PROVIDED DATA
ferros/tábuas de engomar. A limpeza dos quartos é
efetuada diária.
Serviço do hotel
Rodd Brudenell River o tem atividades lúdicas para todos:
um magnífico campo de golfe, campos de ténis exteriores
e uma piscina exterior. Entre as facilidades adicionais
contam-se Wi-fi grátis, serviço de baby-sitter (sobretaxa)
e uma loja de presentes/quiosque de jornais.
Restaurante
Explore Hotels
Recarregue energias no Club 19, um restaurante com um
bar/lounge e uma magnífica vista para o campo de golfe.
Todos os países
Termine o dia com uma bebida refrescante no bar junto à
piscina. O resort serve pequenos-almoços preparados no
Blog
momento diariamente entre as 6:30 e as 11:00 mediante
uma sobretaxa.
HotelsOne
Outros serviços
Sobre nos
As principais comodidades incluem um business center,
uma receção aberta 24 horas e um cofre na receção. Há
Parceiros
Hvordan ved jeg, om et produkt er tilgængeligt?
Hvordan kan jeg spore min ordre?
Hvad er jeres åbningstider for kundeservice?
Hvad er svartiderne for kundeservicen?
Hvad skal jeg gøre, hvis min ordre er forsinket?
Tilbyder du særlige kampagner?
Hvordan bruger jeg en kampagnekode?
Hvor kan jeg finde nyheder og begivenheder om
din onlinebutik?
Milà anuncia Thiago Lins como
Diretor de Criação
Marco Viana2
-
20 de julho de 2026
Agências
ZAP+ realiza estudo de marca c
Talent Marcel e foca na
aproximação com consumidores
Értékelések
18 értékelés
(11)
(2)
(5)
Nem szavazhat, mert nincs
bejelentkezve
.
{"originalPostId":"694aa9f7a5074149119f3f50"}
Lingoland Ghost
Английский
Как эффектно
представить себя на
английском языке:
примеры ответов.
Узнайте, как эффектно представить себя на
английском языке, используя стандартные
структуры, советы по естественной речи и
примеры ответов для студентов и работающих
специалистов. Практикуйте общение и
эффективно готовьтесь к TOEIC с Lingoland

TASK TO COMPLETE
All lines from the opening of the listing above through the line that contains "contam-se Wi-fi grátis, serviço" should be given again exactly, and nothing more.

ANSWER BOX
ferros/tábuas de engomar. A limpeza dos quartos é
efetuada diária.
Serviço do hotel
Rodd Brudenell River o tem atividades lúdicas para todos:
um magnífico campo de golfe, campos de ténis exteriores
e uma piscina exterior. Entre as facilidades adicionais
contam-se Wi-fi grátis, serviço de baby-sitter (sobretaxa)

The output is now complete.